── Passage to read

Laid out neatly on the tables are skeletons, each bone labelled and placed in position.
But these bones I am being shown do not tell me about El Salvador's history - they tell me more about what is happening right now.
Violent deaths
Some of these skeletons are no more than a year old.
Dr Quijano says the bones are either handed in after people stumble across them, or they are given to police by criminal gangs as part of a sort of plea bargain.
Each one of them belongs to someone who died in a violent manner.
One skull had to be carefully pieced together because the victim had her face smashed in.
Another skull has several bullet holes.
Dr Quijano takes me to one table and picks up some vertebrae, pointing out that this victim was dismembered - most probably alive.
"Each different group or clique kills people in a different way," he tells me.
"Dismembering or strangling. Or a blow to the head. They all have their own execution style."
Crumbling truce
Dr Quijano says his team is struggling under all the work they are being given.
In recent months, more and more bones have been brought to him to investigate.
El Salvador is on track to become one of the most violent countries in the world, and much of that violence is down to the country's biggest gangs.
The Mara Salvatrucha and the 18th Street Gang both trace their origins to Los Angeles, where they were founded by Central American immigrants.
After many of their members were deported back to their home countries, they now control entire neighbourhoods in El Salvador.
In 2012, El Salvador's main gangs agreed a truce which initially reduced murder rates by 40%.
But the truce has all but crumbled and killings have now soared.
March was the deadliest month in a decade and there has been little let-up since.
'Hard life'
The family of Pedro Valladares Martinez knows this too well.
Last month, the father of five was at work as a bus driver when he was shot in the head.
Just a few days earlier, Mr Valladares had told his wife Margarita that his job was getting too dangerous.
He said he wanted to find something else.
"He came home at eight in the evening, he had dinner and watched a bit of sport on the TV," she tells me.
"When it finished, he called our five children over and said please behave, we live in such a violent place, even just looking at somebody you can get into trouble… you might not think it, but life is hard."
'No truce'
Critics say that the truce only served to expand the power of the gangs.
President Salvador Sanchez Ceren, who took office in June, has not recognised the truce and is opposed to negotiations with gang members as a way of tackling crime.
But with homicide rates on the rise, many Salvadoreans fear the country may be facing another civil war.
They argue that gang warfare has replaced the guerrilla warfare and death squads which wracked the country from 1980 to 1992, when Marxist rebels of the Farabundo Marti National Liberation Front (FMLN) fought the government.
"Today, the problem El Salvador is facing is no longer an issue that's just between gangs," explains Raul Mijango, a former FMLN leader who helped broker the truce between the gangs three years ago.

────
── Data excerpt

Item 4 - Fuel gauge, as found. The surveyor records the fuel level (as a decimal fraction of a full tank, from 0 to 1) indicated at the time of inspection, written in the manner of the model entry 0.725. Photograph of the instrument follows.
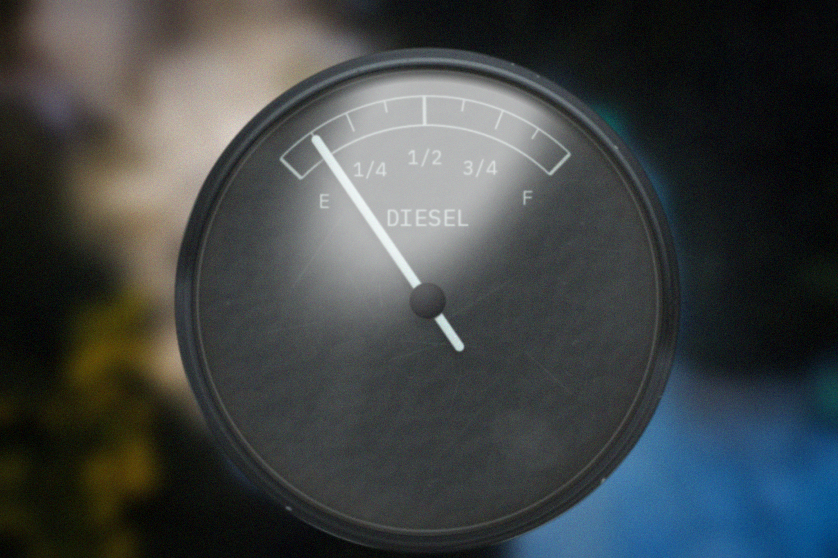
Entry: 0.125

────

▶ _Job item 1_:
Answer these from the passage on violence in El Salvador:
(a) By what percentage did the 2012 truce between the main gangs first reduce murder rates?
(b) What job did Pedro Valladares Martinez have?
(c) In which city were the Mara Salvatrucha and the 18th Street Gang founded?
▶ _Job item 2_: Print a word-for-word copy of part of the passage on violence in El Salvador, starting at the words "The Mara Salvatrucha" and stopping after "find something else.".
Answer from the text about El Salvador alone.

▶ _Reply 1_:
(a) 40%
(b) Bus driver
(c) Los Angeles

▶ _Reply 2_:
The Mara Salvatrucha and the 18th Street Gang both trace their origins to Los Angeles, where they were founded by Central American immigrants.
After many of their members were deported back to their home countries, they now control entire neighbourhoods in El Salvador.
In 2012, El Salvador's main gangs agreed a truce which initially reduced murder rates by 40%.
But the truce has all but crumbled and killings have now soared.
March was the deadliest month in a decade and there has been little let-up since.
'Hard life'
The family of Pedro Valladares Martinez knows this too well.
Last month, the father of five was at work as a bus driver when he was shot in the head.
Just a few days earlier, Mr Valladares had told his wife Margarita that his job was getting too dangerous.
He said he wanted to find something else.